Methods: This study utilized a subsample of subjects from the Caring and Aging with Pride study (CAPP). CAPP is a national survey of LGBT older adults, age 50 and over, recruited from eleven sites throughout the United States. This cross-sectional study analyzed data from participants in the CAPP study, utilizing data from 233 participants (age 50+) who self identified as being diagnosed with HIV/AIDS. All data was analyzed using multiple regression models. A regression analysis was conducted to test the impacts of risk factors (HIV progression, victimization, loneliness, depression and limitations of activities) and protective factors (social support, self-efficacy and an available caregiver) on physical health-related quality of life, controlling for age, income, education and gender. A second analysis was conducted for mental health-related quality of life.
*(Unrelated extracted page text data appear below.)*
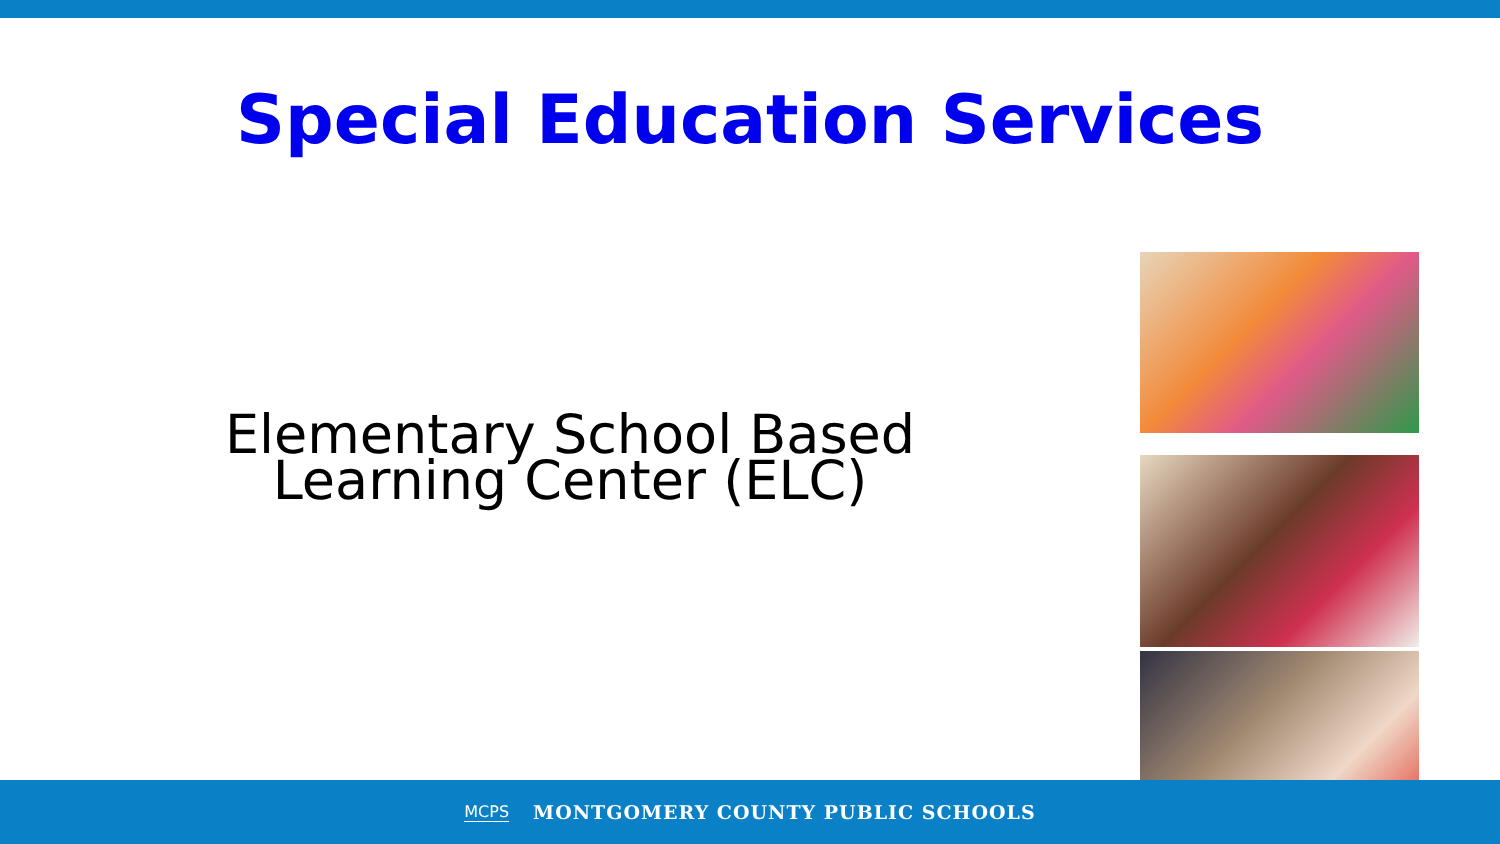Special Education Services
Elementary School Based
Learning Center (ELC)
MCPS MONTGOMERY COUNTY PUBLIC SCHOOLS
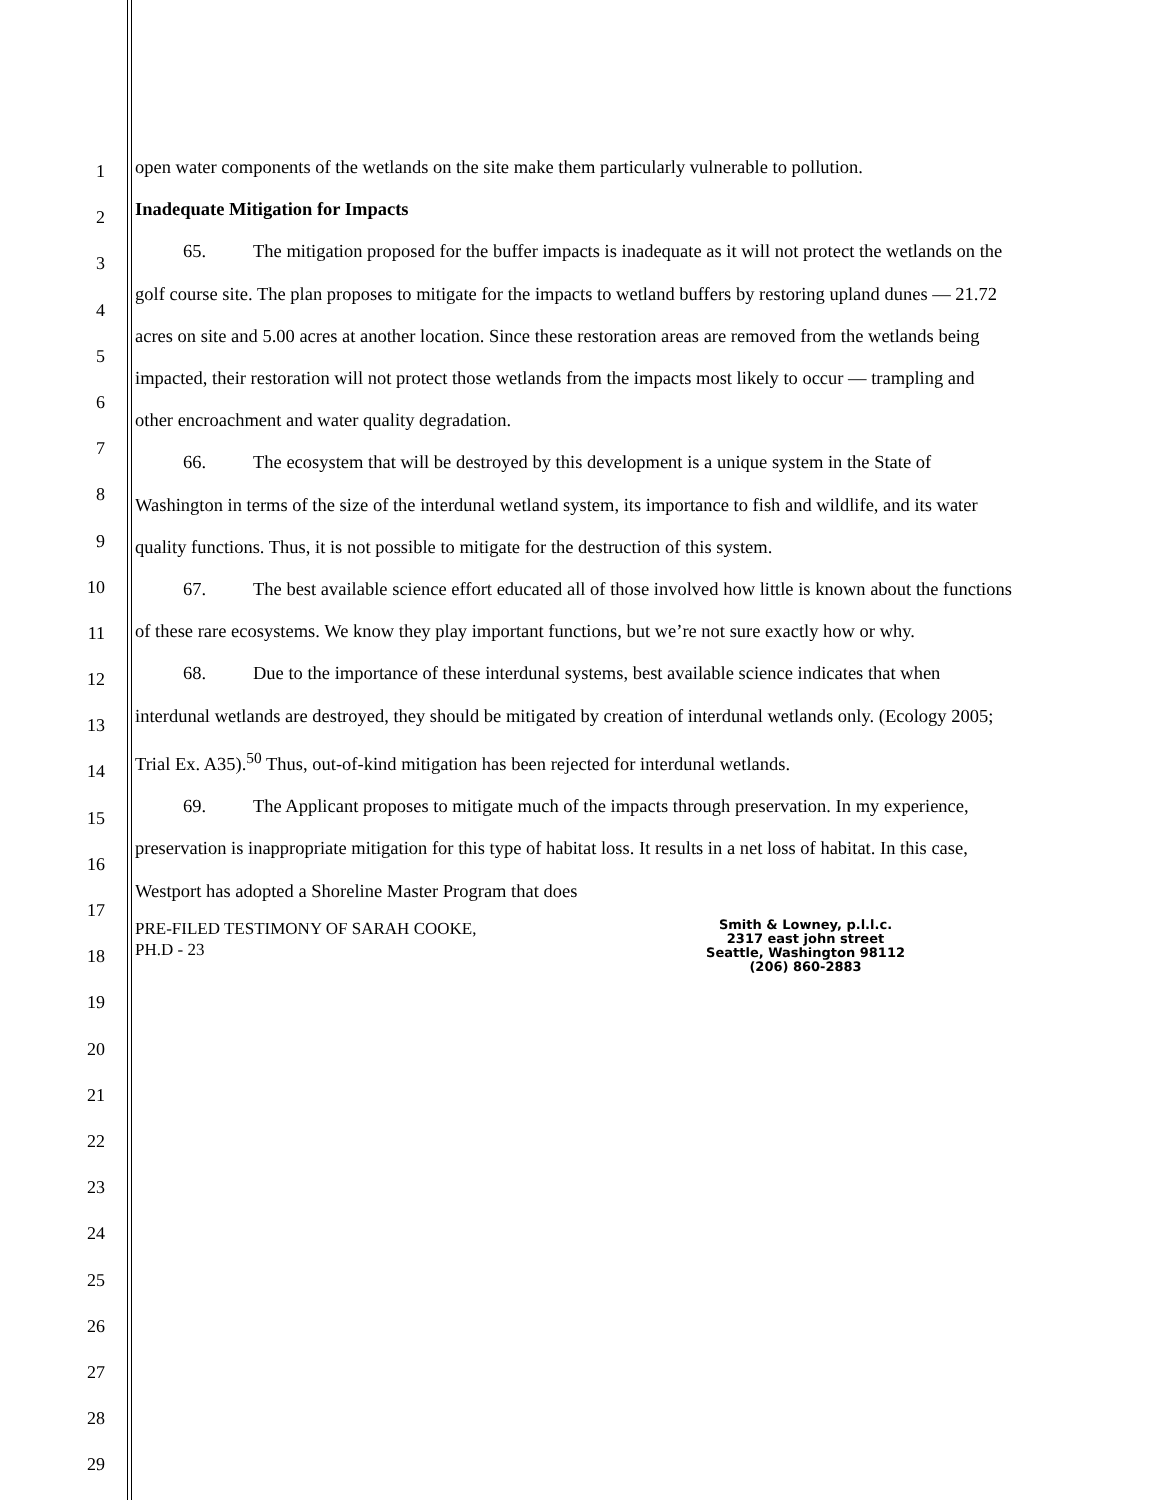1
2
3
4
5
6
7
8
9
10
11
12
13
14
15
16
17
18
19
20
21
22
23
24
25
26
27
28
29
open water components of the wetlands on the site make them particularly vulnerable to pollution.
Inadequate Mitigation for Impacts
65. The mitigation proposed for the buffer impacts is inadequate as it will not protect the wetlands on the golf course site. The plan proposes to mitigate for the impacts to wetland buffers by restoring upland dunes — 21.72 acres on site and 5.00 acres at another location. Since these restoration areas are removed from the wetlands being impacted, their restoration will not protect those wetlands from the impacts most likely to occur — trampling and other encroachment and water quality degradation.
66. The ecosystem that will be destroyed by this development is a unique system in the State of Washington in terms of the size of the interdunal wetland system, its importance to fish and wildlife, and its water quality functions. Thus, it is not possible to mitigate for the destruction of this system.
67. The best available science effort educated all of those involved how little is known about the functions of these rare ecosystems. We know they play important functions, but we’re not sure exactly how or why.
68. Due to the importance of these interdunal systems, best available science indicates that when interdunal wetlands are destroyed, they should be mitigated by creation of interdunal wetlands only. (Ecology 2005; Trial Ex. A35).<sup>50</sup> Thus, out-of-kind mitigation has been rejected for interdunal wetlands.
69. The Applicant proposes to mitigate much of the impacts through preservation. In my experience, preservation is inappropriate mitigation for this type of habitat loss. It results in a net loss of habitat. In this case, Westport has adopted a Shoreline Master Program that does
PRE-FILED TESTIMONY OF SARAH COOKE,
PH.D - 23
Smith & Lowney, p.l.l.c.
2317 east john street
Seattle, Washington 98112
(206) 860-2883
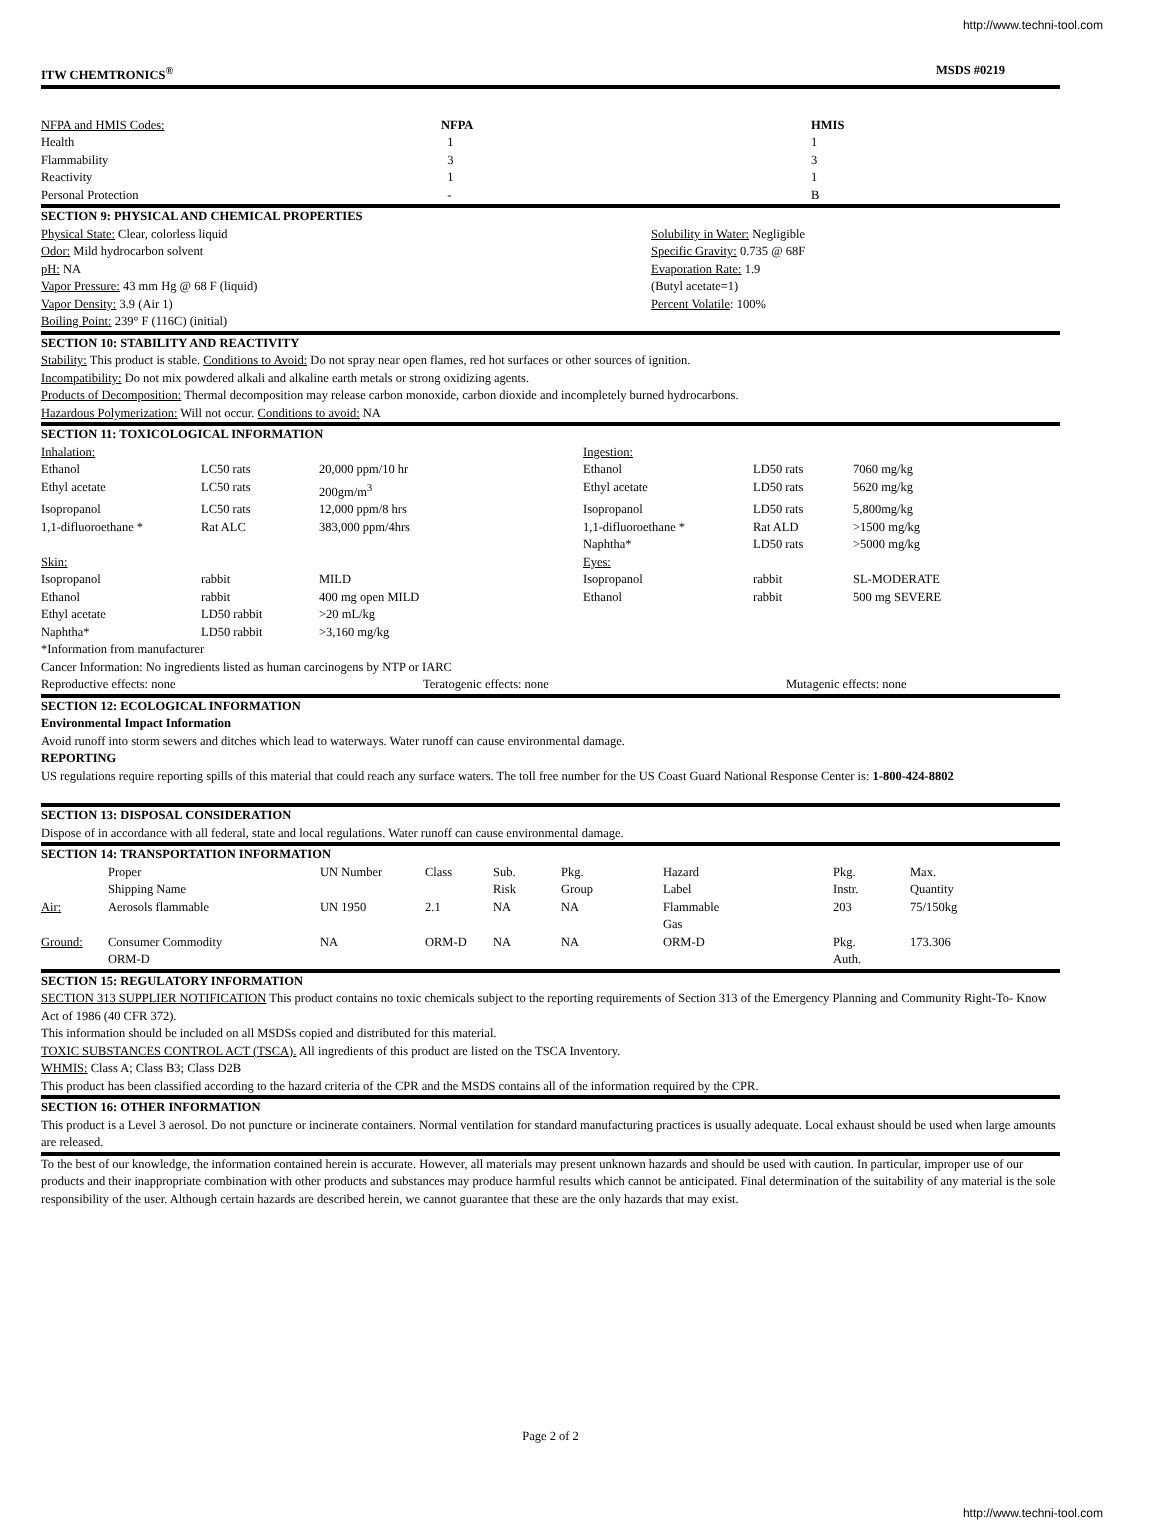http://www.techni-tool.com
| ITW CHEMTRONICS<sup>®</sup> | MSDS #0219 |
| NFPA and HMIS Codes: | NFPA | HMIS |
| Health | 1 | 1 |
| Flammability | 3 | 3 |
| Reactivity | 1 | 1 |
| Personal Protection | - | B |
SECTION 9: PHYSICAL AND CHEMICAL PROPERTIES
| Physical State: Clear, colorless liquid | Solubility in Water: Negligible |
| Odor: Mild hydrocarbon solvent | Specific Gravity: 0.735 @ 68F |
| pH: NA | Evaporation Rate: 1.9 |
| Vapor Pressure: 43 mm Hg @ 68 F (liquid) | (Butyl acetate=1) |
| Vapor Density: 3.9 (Air 1) | Percent Volatile : 100% |
| Boiling Point: 239° F (116C) (initial) | |
SECTION 10: STABILITY AND REACTIVITY
Stability: This product is stable. Conditions to Avoid: Do not spray near open flames, red hot surfaces or other sources of ignition.
Incompatibility: Do not mix powdered alkali and alkaline earth metals or strong oxidizing agents.
Products of Decomposition: Thermal decomposition may release carbon monoxide, carbon dioxide and incompletely burned hydrocarbons.
Hazardous Polymerization: Will not occur. Conditions to avoid: NA
SECTION 11: TOXICOLOGICAL INFORMATION
| Inhalation: | | | Ingestion: | | |
| Ethanol | LC50 rats | 20,000 ppm/10 hr | Ethanol | LD50 rats | 7060 mg/kg |
| Ethyl acetate | LC50 rats | 200gm/m<sup>3</sup> | Ethyl acetate | LD50 rats | 5620 mg/kg |
| Isopropanol | LC50 rats | 12,000 ppm/8 hrs | Isopropanol | LD50 rats | 5,800mg/kg |
| 1,1-difluoroethane * | Rat ALC | 383,000 ppm/4hrs | 1,1-difluoroethane * | Rat ALD | >1500 mg/kg |
| | | | Naphtha* | LD50 rats | >5000 mg/kg |
| Skin: | | | Eyes: | | |
| Isopropanol | rabbit | MILD | Isopropanol | rabbit | SL-MODERATE |
| Ethanol | rabbit | 400 mg open MILD | Ethanol | rabbit | 500 mg SEVERE |
| Ethyl acetate | LD50 rabbit | >20 mL/kg | | | |
| Naphtha* | LD50 rabbit | >3,160 mg/kg | | | |
*Information from manufacturer
Cancer Information: No ingredients listed as human carcinogens by NTP or IARC
| Reproductive effects: none | Teratogenic effects: none | Mutagenic effects: none |
SECTION 12: ECOLOGICAL INFORMATION
Environmental Impact Information
Avoid runoff into storm sewers and ditches which lead to waterways. Water runoff can cause environmental damage.
REPORTING
US regulations require reporting spills of this material that could reach any surface waters. The toll free number for the US Coast Guard National Response Center is: 1-800-424-8802
SECTION 13: DISPOSAL CONSIDERATION
Dispose of in accordance with all federal, state and local regulations. Water runoff can cause environmental damage.
SECTION 14: TRANSPORTATION INFORMATION
| | Proper Shipping Name | UN Number | Class | Sub. Risk | Pkg. Group | Hazard Label | Pkg. Instr. | Max. Quantity |
| Air: | Aerosols flammable | UN 1950 | 2.1 | NA | NA | Flammable Gas | 203 | 75/150kg |
| Ground: | Consumer Commodity ORM-D | NA | ORM-D | NA | NA | ORM-D | Pkg. Auth. | 173.306 |
SECTION 15: REGULATORY INFORMATION
SECTION 313 SUPPLIER NOTIFICATION This product contains no toxic chemicals subject to the reporting requirements of Section 313 of the Emergency Planning and Community Right-To- Know Act of 1986 (40 CFR 372).
This information should be included on all MSDSs copied and distributed for this material.
TOXIC SUBSTANCES CONTROL ACT (TSCA). All ingredients of this product are listed on the TSCA Inventory.
WHMIS: Class A; Class B3; Class D2B
This product has been classified according to the hazard criteria of the CPR and the MSDS contains all of the information required by the CPR.
SECTION 16: OTHER INFORMATION
This product is a Level 3 aerosol. Do not puncture or incinerate containers. Normal ventilation for standard manufacturing practices is usually adequate. Local exhaust should be used when large amounts are released.
To the best of our knowledge, the information contained herein is accurate. However, all materials may present unknown hazards and should be used with caution. In particular, improper use of our products and their inappropriate combination with other products and substances may produce harmful results which cannot be anticipated. Final determination of the suitability of any material is the sole responsibility of the user. Although certain hazards are described herein, we cannot guarantee that these are the only hazards that may exist.
Page 2 of 2
http://www.techni-tool.com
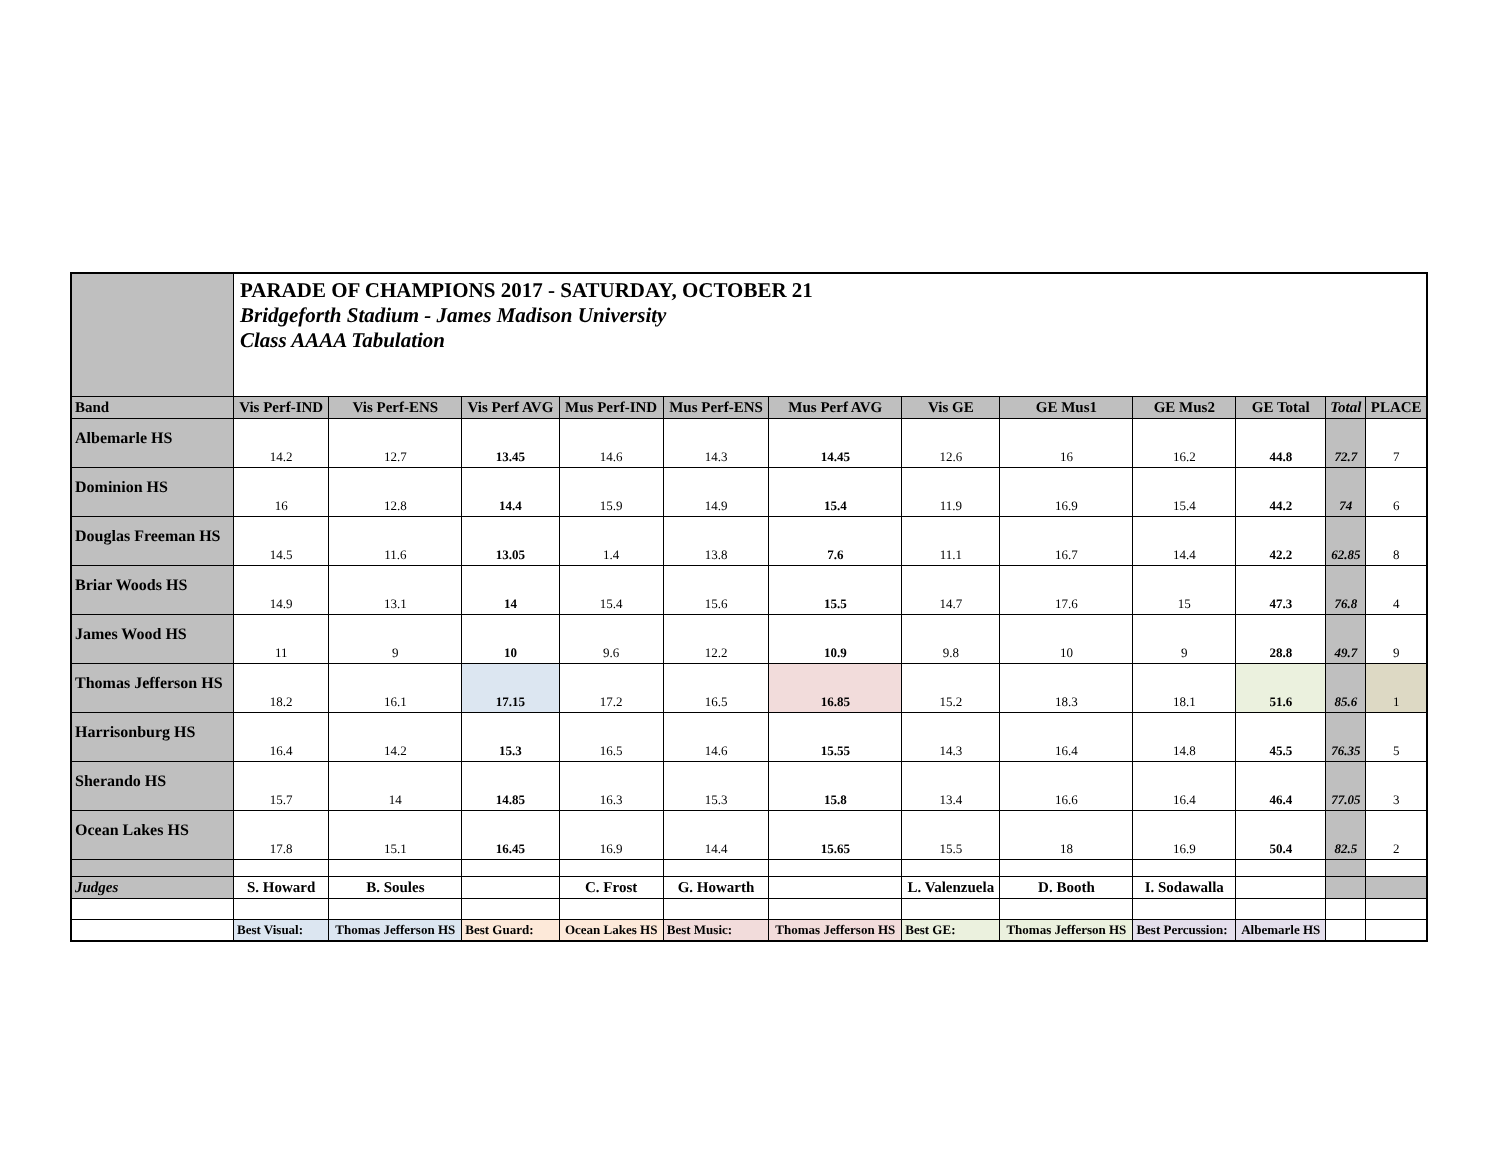| | PARADE OF CHAMPIONS 2017 - SATURDAY, OCTOBER 21 Bridgeforth Stadium - James Madison University Class AAAA Tabulation | | | | | | | | | | | |
| Band | Vis Perf-IND | Vis Perf-ENS | Vis Perf AVG | Mus Perf-IND | Mus Perf-ENS | Mus Perf AVG | Vis GE | GE Mus1 | GE Mus2 | GE Total | Total | PLACE |
| Albemarle HS | 14.2 | 12.7 | 13.45 | 14.6 | 14.3 | 14.45 | 12.6 | 16 | 16.2 | 44.8 | 72.7 | 7 |
| Dominion HS | 16 | 12.8 | 14.4 | 15.9 | 14.9 | 15.4 | 11.9 | 16.9 | 15.4 | 44.2 | 74 | 6 |
| Douglas Freeman HS | 14.5 | 11.6 | 13.05 | 1.4 | 13.8 | 7.6 | 11.1 | 16.7 | 14.4 | 42.2 | 62.85 | 8 |
| Briar Woods HS | 14.9 | 13.1 | 14 | 15.4 | 15.6 | 15.5 | 14.7 | 17.6 | 15 | 47.3 | 76.8 | 4 |
| James Wood HS | 11 | 9 | 10 | 9.6 | 12.2 | 10.9 | 9.8 | 10 | 9 | 28.8 | 49.7 | 9 |
| Thomas Jefferson HS | 18.2 | 16.1 | 17.15 | 17.2 | 16.5 | 16.85 | 15.2 | 18.3 | 18.1 | 51.6 | 85.6 | 1 |
| Harrisonburg HS | 16.4 | 14.2 | 15.3 | 16.5 | 14.6 | 15.55 | 14.3 | 16.4 | 14.8 | 45.5 | 76.35 | 5 |
| Sherando HS | 15.7 | 14 | 14.85 | 16.3 | 15.3 | 15.8 | 13.4 | 16.6 | 16.4 | 46.4 | 77.05 | 3 |
| Ocean Lakes HS | 17.8 | 15.1 | 16.45 | 16.9 | 14.4 | 15.65 | 15.5 | 18 | 16.9 | 50.4 | 82.5 | 2 |
| Judges | S. Howard | B. Soules | | C. Frost | G. Howarth | | L. Valenzuela | D. Booth | I. Sodawalla | | | |
| | Best Visual: | Thomas Jefferson HS | Best Guard: | Ocean Lakes HS | Best Music: | Thomas Jefferson HS | Best GE: | Thomas Jefferson HS | Best Percussion: | Albemarle HS | | |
Results: The sample ranged in age from 50-86 (M= 62.84, SD = 7.31). The majority (98%) were male; 31% reported less than $20,000 annual household income; 62% had a four-year college or higher degree. The majority were non-Hispanic white (74%); 12% were Hispanic; 7% were African American. A bivariate correlational analyses indicated that each of the risk and protective factors were significantly associated with physical and mental health-related QOL. According to multiple regression analysis with physical health as a dependent variable, being limited in daily activities (b=-20.84; p<.001), depression (b=-9.22; p<.01) and receiving care (b=-9.17; p<.01) were significantly associated with lower physical health scores. While not significant, victimization (b=-0.38; p=0.08) and HIV disease progression (b=-4.19; p=0.08) were also associated with poorer scores on the physical health measure. The final model accounted for 52% of the variance in physical health-related quality of life. With mental health-related quality of life, limited activities (b=-11.85; p<.001), depression (b=-14.45; p<.001) and loneliness (b=-5.24; p<.01) were significantly associated with poorer mental health. Self-efficacy (b=4.86; p<.001) was found to be a significant protective factor. The final model accounted for 67% of the variance in mental health-related quality of life.
Implications: Findings suggest the importance of healthy internal mechanisms (mastery, mental health), as well as physical factors (limited activities and requiring care) as factors associated with both physical and mental health-related quality of life among older adults living with HIV/AIDS. Additional studies and analyses are needed to determine specific ways to improve mental health, improve self-efficacy and decrease loneliness in this population.